A few items are usually classified as hard boundaries, meaning that individuals never desire to try them. You're probably not shocked by these hard limit examples.

  • Children
  • Animals
  • Scat
  • Blood
  • Drugs

However, anything might be a hard limit for anyone, even if it does not appear "extreme" to you.

Common Soft Limits

Common soft boundaries include having your photo taken, which may provide evidence of your BDSM behaviour or disclose your identify, and anal penetration. These are some fantastic examples of soft limitations you may agree on with the proper person or scenario.

Other Examples of Limitations in BDSM

  • Being blindfolded
  • Wax play
  • Gagging
  • Flogging
  • Being ignored or abandoned
  • Tickling
  • Financial domination
  • Feeding
  • Fisting
  • Caning
  • Gun play
  • Suspension

Anything may be a soft boundary, no matter how mild or severe. It may not appear kinky or sexual, either.

BDSM Limits and Other Safety Philosophies

Whether you're talking about hard or soft boundaries, both are consistent with the various BDSM safety philosophies that individuals follow. You may be acquainted with SSC, which stands for safe, sane, and consensual. The goal is to approach each BDSM interaction consensually, with sound mind, and as securely as possible. Discussing and adhering to limitations clearly fits within that mindset.

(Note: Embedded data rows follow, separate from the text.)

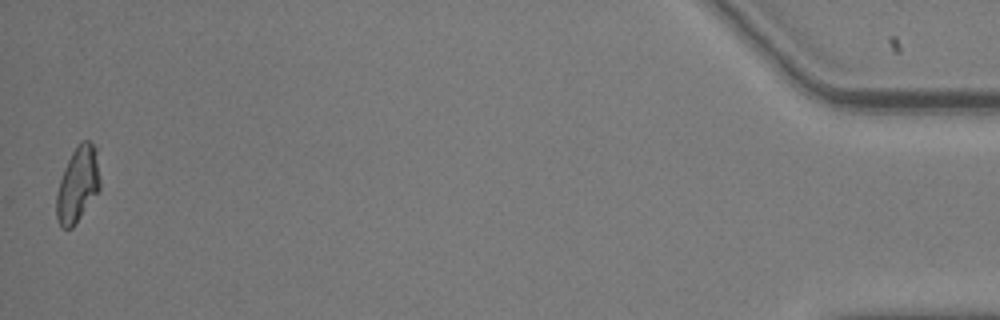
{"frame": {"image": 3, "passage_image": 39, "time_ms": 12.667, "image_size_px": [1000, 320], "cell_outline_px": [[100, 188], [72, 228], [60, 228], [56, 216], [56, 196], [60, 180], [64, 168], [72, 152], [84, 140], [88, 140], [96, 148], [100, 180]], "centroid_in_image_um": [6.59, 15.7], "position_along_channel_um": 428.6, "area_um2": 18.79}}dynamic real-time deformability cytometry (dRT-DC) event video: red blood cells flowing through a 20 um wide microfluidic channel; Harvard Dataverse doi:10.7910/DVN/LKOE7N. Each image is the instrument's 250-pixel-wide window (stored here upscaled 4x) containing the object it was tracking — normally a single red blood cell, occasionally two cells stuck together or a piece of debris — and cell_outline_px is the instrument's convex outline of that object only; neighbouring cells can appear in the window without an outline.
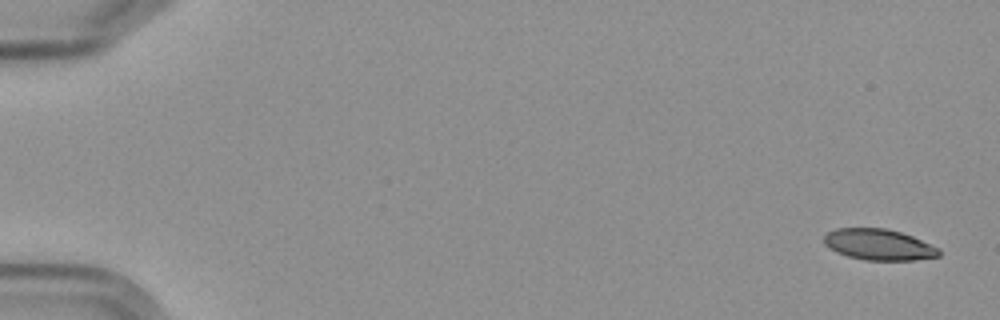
{"species": "Egyptian fruit bat (a non-hibernating species)", "species_latin": "Rousettus aegyptiacus", "temperature_condition": "cold", "stored_images_in_passage": 6, "segment_of_instrument_passage": [1, 2], "camera_frame_rate_fps": 3000, "um_per_image_px": 0.085, "frame": {"image": 1, "passage_image": 1, "time_ms": 0.0, "image_size_px": [1000, 320], "cell_outline_px": [[940, 256], [916, 260], [864, 260], [848, 256], [836, 252], [828, 248], [824, 244], [824, 236], [828, 232], [836, 228], [884, 228], [900, 232], [912, 236], [940, 248]], "centroid_in_image_um": [74.69, 20.79], "position_along_channel_um": 10.3, "area_um2": 20.87}}
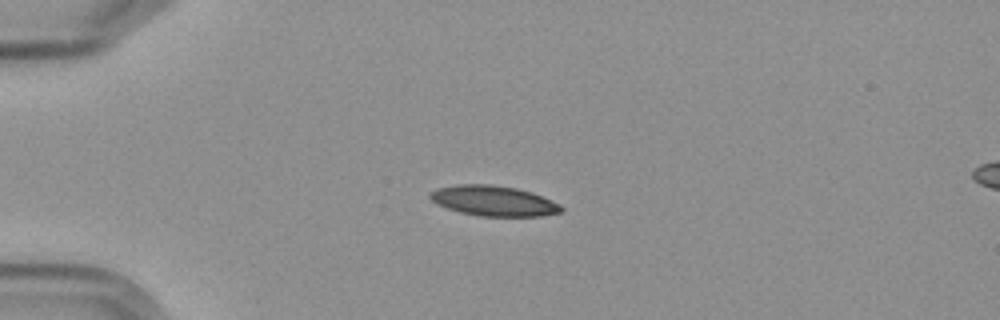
{"frame": {"image": 2, "passage_image": 4, "time_ms": 4.333, "image_size_px": [1000, 320], "cell_outline_px": [[564, 208], [560, 212], [540, 216], [480, 216], [460, 212], [436, 204], [428, 196], [428, 192], [436, 188], [460, 184], [492, 184], [516, 188], [532, 192], [560, 204]], "centroid_in_image_um": [41.93, 17.06], "position_along_channel_um": 43.1, "area_um2": 23.18}}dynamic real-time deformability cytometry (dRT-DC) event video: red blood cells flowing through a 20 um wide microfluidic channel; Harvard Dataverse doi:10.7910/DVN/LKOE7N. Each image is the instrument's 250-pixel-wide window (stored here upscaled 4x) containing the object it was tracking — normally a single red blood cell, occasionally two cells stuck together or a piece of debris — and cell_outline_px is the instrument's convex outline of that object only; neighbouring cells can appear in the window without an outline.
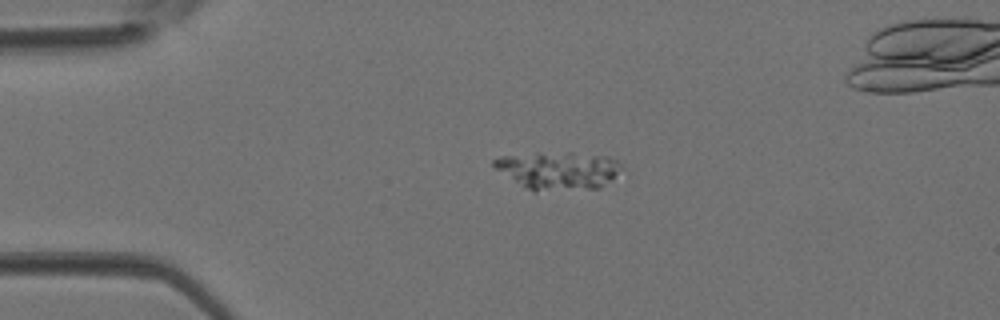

However, other people have distinct philosophies. For example, RACK denotes risk-aware consensual kink. This abbreviation emphasises that all BDSM is hazardous, even if it is not an extreme practice, and that you should strive to reduce the risk.

Finally, PRICK is an acronym for personal responsibility, informed consent, and kink. Everyone is accountable for their own safety, which includes recognising and discussing your boundaries with your partner. Similarly, it is your job to communicate with your spouse if they push or breach your boundaries in order to prevent this from happening again [3]. However, if you are the dominant partner, you must accept responsibility for your spouse's safety, whether or not you exceed their boundaries.

Edgeplay is when you push the boundaries of safe and consensual kink to the limit. By now, you should understand how to employ BDSM limits to keep yourself and your partner safe. If you were unsure about your limitations, we hope our BDSM checklist and examples of soft limits were helpful.